Stanley Kanu

Personal information
- Full name: Stanley Guzorochi Kanu
- Date of birth: 17 January 1999 (age 27)
- Place of birth: Umuahia, Nigeria
- Height: 1.81 m (5 ft 11 in)
- Position: Winger

Team information
- Current team: Zlín
- Number: 14

Youth career
- 2016–2017: Diamond Academy
- 2017–2018: Portosantense

Senior career*
- Years: Team / Apps / (Gls)
- 2018–2019: Caçadores das Taipas / 21 / (1)
- 2019–2020: GD Vilar de Perdizes / 21 / (8)
- 2020–2025: Marítimo B / 99 / (32)
- 2022–2025: Marítimo / 6 / (0)
- 2025–: Zlín / 42 / (7)

= Stanley Kanu =

Nigerian association football player

Stanley Guzorochi Kanu (born 17 January 1999) is a Nigerian footballer who plays as a winger for Czech club Zlín.

==Professional career==
Kanu is a youth product of Diamond Academy in Nigeria, before finishing his development in Portugal with Portosantense.
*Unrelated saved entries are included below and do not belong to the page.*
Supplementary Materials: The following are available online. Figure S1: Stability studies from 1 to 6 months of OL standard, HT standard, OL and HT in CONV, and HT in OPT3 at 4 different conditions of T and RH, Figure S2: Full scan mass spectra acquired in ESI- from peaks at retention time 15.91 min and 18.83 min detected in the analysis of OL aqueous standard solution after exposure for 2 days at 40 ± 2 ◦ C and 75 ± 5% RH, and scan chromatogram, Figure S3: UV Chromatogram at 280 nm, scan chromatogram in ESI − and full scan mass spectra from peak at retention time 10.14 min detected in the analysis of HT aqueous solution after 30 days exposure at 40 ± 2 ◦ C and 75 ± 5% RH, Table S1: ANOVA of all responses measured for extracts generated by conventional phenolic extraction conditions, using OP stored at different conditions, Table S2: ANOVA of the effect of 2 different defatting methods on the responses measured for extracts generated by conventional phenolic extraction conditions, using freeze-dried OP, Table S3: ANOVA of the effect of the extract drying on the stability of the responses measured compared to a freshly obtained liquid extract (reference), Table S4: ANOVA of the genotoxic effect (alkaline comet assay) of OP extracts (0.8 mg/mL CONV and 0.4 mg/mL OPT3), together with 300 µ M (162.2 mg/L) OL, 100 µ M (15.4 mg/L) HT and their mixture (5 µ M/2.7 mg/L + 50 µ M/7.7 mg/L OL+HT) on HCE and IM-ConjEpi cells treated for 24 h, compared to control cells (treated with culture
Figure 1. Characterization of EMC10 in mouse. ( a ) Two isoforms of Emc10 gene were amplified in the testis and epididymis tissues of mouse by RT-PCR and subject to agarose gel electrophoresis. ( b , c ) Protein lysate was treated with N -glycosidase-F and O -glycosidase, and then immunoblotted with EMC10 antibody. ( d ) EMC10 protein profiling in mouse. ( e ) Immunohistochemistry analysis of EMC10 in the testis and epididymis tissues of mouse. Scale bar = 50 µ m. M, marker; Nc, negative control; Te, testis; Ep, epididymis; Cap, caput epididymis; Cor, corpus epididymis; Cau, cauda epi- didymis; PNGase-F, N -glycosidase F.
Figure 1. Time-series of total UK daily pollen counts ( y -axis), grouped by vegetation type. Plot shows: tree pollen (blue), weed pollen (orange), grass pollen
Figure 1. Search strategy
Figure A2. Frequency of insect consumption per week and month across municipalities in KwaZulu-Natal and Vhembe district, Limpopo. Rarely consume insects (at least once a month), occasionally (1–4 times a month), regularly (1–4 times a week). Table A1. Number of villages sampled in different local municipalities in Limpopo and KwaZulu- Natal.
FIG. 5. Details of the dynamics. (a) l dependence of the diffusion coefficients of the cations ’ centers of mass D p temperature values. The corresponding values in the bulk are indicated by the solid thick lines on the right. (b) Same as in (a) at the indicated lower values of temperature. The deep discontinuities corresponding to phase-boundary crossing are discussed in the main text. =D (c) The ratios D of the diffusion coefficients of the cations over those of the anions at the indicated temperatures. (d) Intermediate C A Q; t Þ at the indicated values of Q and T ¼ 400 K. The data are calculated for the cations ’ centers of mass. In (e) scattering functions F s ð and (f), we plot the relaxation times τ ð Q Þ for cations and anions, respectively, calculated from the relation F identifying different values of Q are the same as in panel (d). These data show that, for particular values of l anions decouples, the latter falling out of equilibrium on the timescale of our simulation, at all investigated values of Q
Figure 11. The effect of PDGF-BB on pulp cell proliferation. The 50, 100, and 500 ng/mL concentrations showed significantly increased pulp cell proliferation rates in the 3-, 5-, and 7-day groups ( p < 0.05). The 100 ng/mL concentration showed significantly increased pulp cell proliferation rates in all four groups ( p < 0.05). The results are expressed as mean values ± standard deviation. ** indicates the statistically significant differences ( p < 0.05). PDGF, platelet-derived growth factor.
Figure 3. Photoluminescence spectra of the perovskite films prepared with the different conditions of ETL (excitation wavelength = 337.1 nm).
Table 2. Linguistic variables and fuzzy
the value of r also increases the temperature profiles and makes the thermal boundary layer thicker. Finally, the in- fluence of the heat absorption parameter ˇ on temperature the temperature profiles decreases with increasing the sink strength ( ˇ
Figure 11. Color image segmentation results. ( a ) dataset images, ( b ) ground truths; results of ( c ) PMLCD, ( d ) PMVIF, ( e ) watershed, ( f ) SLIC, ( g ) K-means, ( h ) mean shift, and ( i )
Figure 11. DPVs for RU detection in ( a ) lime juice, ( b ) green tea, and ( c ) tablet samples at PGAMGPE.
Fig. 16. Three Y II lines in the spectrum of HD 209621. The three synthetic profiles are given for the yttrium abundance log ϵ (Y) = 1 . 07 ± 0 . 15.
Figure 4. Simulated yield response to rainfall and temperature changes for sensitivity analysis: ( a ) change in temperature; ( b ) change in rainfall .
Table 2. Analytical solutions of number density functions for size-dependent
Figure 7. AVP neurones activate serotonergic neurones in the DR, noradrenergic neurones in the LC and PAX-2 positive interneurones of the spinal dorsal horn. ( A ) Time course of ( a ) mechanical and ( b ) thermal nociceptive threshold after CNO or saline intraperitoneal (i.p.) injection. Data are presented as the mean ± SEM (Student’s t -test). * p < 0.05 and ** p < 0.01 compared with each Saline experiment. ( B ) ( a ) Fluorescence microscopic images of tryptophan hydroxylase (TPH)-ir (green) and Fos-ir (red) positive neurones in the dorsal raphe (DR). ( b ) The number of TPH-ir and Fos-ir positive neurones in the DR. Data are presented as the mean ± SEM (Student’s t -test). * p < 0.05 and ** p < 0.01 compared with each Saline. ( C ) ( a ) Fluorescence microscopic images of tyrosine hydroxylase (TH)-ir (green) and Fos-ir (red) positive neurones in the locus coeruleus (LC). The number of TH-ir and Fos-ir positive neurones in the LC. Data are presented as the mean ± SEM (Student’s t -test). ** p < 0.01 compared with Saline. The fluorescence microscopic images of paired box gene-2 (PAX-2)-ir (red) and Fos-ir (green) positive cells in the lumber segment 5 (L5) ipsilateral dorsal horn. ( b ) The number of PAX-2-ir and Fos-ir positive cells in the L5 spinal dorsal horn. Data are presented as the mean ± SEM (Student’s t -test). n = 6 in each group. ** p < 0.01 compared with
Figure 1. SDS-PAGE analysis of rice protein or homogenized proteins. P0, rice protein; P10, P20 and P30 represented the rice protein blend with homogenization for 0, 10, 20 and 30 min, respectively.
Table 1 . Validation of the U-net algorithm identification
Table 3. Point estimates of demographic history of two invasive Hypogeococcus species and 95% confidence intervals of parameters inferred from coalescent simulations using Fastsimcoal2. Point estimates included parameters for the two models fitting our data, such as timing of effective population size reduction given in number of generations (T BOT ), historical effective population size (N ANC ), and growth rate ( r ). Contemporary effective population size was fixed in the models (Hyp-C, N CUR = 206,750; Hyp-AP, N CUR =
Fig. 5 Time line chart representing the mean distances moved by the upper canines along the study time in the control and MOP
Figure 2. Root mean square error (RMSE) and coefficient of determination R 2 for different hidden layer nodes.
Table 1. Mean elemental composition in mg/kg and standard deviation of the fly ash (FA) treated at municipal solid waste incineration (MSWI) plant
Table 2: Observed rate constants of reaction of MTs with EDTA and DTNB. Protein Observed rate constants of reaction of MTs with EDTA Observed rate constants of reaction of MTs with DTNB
He began his senior career with Caçadores das Taipas in 2018, and followed that up with a stint with the amateur club GD Vilar de Perdizes. On 31 August 2020, he moved to the Marítimo B team. He made his professional debut with the senior Marítimo side as a late substitute in a 1–1 Primeira Liga tie with Rio Ave on 23 December 2022.